:: PAGE TEXT ::

Chemical pathology of diabetes W2 Flashcards
What are the most wildly reported long-term diabetes complications?
- Heart disease
- Diabetic retinopathy
- Neuropathy
- Nephropathy
All of the above associated with accumulation of blood vessel and nerve damage over many years as a consequence of elevated blood glucose levels
Extremely high glucose levels can lead to
Keto acidosis – a process which can be lethal in a very short time scale
What is the common theme amongst the biochemical consequences of elevated glucose?
Oxidative stress – the generation of high levels of toxic oxidising molecules which damage proteins and biological processes causing CV and nerve tissue damage in long-term
What are the main toxic oxidants
Hydrogen peroxide
Superoxide
Hydroxy radicals
These are also called reactive oxygen species (ROS)
What does glutathione do?
Is a cofactor (GSH) which maintains an intracellular reducing environment and helps neutralise reactive oxygen species
Glutathione reductase
Uses NADPH to regenerate GSH from glutathione disulphide
What does increased NADH/FADH2 do
Increases proton gradient across in a mitochondria membrane
This inhibits the electron transfer from complex three endothelial cells
What does superoxide overproduction do?

:::

### ABOUT THIS EXERCISE
How would the chemical pathology of diabetes flashcards go on after their final line? Write the next part.

:: INFORMATION ::

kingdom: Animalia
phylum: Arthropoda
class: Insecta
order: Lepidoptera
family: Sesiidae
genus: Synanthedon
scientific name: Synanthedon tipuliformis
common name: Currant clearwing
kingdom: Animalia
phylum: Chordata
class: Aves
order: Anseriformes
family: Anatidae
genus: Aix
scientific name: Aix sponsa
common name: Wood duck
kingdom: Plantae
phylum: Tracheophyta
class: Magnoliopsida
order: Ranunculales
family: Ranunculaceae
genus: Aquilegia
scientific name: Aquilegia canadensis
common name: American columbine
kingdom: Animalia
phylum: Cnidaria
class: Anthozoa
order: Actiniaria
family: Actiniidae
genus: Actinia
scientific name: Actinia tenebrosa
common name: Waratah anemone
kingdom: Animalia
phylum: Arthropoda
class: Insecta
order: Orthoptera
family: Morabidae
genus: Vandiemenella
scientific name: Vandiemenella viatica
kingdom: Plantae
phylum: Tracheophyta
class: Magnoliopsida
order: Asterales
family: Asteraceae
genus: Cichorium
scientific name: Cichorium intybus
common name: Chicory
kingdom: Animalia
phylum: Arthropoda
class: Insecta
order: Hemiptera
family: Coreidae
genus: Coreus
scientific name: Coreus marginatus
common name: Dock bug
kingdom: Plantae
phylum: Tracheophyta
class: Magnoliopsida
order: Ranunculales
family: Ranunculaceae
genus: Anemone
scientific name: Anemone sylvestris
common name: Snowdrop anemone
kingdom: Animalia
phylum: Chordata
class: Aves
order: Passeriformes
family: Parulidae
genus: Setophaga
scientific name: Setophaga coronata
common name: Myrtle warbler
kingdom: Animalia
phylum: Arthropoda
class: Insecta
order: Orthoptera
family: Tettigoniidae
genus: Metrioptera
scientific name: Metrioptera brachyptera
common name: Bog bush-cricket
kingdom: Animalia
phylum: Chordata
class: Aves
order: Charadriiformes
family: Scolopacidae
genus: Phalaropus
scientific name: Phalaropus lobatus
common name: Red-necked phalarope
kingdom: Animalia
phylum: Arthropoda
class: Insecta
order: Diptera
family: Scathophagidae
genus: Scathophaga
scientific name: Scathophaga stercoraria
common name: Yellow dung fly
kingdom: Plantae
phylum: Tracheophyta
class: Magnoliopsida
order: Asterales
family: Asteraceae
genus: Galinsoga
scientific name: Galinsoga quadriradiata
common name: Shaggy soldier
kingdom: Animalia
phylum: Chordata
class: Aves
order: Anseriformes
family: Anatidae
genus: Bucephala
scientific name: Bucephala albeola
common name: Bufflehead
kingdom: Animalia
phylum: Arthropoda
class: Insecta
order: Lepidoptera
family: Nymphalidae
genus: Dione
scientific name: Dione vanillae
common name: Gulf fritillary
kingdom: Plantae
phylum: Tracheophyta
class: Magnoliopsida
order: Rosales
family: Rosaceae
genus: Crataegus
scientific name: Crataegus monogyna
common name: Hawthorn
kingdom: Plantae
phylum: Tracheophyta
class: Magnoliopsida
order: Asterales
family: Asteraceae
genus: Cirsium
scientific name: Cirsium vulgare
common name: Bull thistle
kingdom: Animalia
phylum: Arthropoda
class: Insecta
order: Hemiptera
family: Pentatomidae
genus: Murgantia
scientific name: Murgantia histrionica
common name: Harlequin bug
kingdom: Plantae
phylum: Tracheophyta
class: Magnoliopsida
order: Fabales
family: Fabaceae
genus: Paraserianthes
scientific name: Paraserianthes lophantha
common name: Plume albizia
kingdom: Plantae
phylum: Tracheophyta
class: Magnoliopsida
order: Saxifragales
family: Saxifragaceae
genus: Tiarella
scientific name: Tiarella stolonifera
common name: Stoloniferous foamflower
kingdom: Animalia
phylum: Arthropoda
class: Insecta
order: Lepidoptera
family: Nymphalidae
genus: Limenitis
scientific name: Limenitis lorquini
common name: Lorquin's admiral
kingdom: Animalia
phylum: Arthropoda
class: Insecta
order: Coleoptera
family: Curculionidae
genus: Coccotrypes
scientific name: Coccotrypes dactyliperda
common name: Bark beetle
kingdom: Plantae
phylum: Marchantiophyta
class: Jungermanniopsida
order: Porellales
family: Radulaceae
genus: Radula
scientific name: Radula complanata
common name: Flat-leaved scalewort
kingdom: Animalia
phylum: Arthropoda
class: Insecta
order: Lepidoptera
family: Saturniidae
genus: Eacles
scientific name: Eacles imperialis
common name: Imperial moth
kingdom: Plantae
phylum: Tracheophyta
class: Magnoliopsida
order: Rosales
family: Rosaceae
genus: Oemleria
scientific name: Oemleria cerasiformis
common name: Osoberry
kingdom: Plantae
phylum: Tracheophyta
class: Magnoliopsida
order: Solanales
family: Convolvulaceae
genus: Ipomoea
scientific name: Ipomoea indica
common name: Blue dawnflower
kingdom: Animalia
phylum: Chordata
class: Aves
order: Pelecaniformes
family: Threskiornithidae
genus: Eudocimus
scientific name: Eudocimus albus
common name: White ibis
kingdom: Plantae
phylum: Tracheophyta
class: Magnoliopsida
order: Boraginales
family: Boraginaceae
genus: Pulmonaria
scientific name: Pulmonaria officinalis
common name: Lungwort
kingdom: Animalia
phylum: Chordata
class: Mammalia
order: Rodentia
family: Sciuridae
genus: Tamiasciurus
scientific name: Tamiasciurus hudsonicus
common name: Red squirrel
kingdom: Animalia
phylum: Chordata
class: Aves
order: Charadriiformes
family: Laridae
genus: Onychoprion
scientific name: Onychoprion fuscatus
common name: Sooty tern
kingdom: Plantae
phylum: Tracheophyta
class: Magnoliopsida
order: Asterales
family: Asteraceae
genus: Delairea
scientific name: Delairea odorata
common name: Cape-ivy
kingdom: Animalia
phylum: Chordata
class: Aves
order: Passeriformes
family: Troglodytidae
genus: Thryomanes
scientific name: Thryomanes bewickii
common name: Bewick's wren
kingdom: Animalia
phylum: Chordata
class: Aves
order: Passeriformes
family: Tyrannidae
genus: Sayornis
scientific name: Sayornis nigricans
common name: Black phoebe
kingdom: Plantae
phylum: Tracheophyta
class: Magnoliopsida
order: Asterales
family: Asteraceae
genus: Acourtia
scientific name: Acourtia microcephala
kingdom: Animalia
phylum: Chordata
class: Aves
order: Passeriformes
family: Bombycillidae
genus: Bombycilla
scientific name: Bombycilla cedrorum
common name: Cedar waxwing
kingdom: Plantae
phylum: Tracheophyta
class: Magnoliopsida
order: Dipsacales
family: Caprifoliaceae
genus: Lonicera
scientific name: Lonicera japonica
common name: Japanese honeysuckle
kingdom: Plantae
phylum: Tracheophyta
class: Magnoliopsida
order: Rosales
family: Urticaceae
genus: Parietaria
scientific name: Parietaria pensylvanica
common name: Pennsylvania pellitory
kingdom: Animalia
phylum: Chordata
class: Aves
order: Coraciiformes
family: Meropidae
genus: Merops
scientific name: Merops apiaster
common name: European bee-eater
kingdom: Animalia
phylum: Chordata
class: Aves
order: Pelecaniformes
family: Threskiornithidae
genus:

:::

### ANSWER FOR THIS EXERCISE
Inhibits GAPDH which diverts upstream glycolysis metabolites into the four pathways of hyperglycaemic damage
What are the pathways of hyperglycaemic damage?
Polyol, hexosamine, protein kinase C, AGE
One, three and four are significant
Polyol pathway
Can consume lots of NADPH which can lower capacity for regeneration of GSH from GSSG
Protein kinase pathway
Excess DHAP is converted to DAG which activates PKC
PKC activity then affects function of various proteins associated with blood flow abnormalities, capillary and vascular occlusion, pro-inflammatory gene expression, increased NADPH oxidise activity
Methylglyoxal
A toxic by products of glycolysis
A very reactive carbonyl
Formed by the chemical degradation of DHAP and GAP
Irreversible elimination of the phosphate leaving group
What is keto acidosis?
The most severe and life-threatening complication of poorly controlled type one diabetes
Insulin functions
- Stimulate glucose into cells.
- Stimulate conversion of excess glucose into glycogen.
- Promote triacylglycerol(TAG) biosynthesis.
- Inhibit hydrolysis of TAG.
Keto acidosis: what happens?
Increased TAD hydrolysis leads to:
Increased fatty acid levels which are catabolised to give :
Increased acetyl-CoA levels:
Excess acetyl. co A is converted into ketone bodies
How long does the red blood cell last for?
Live for 120 days
How is glycated haemoglobin formed?
Haemoglobin is contained in a red blood cell
Glucose enters the bloodstream and the red blood cell
It will naturally bind to the haemoglobin and the binding creates glycated haemoglobin (HbA1c)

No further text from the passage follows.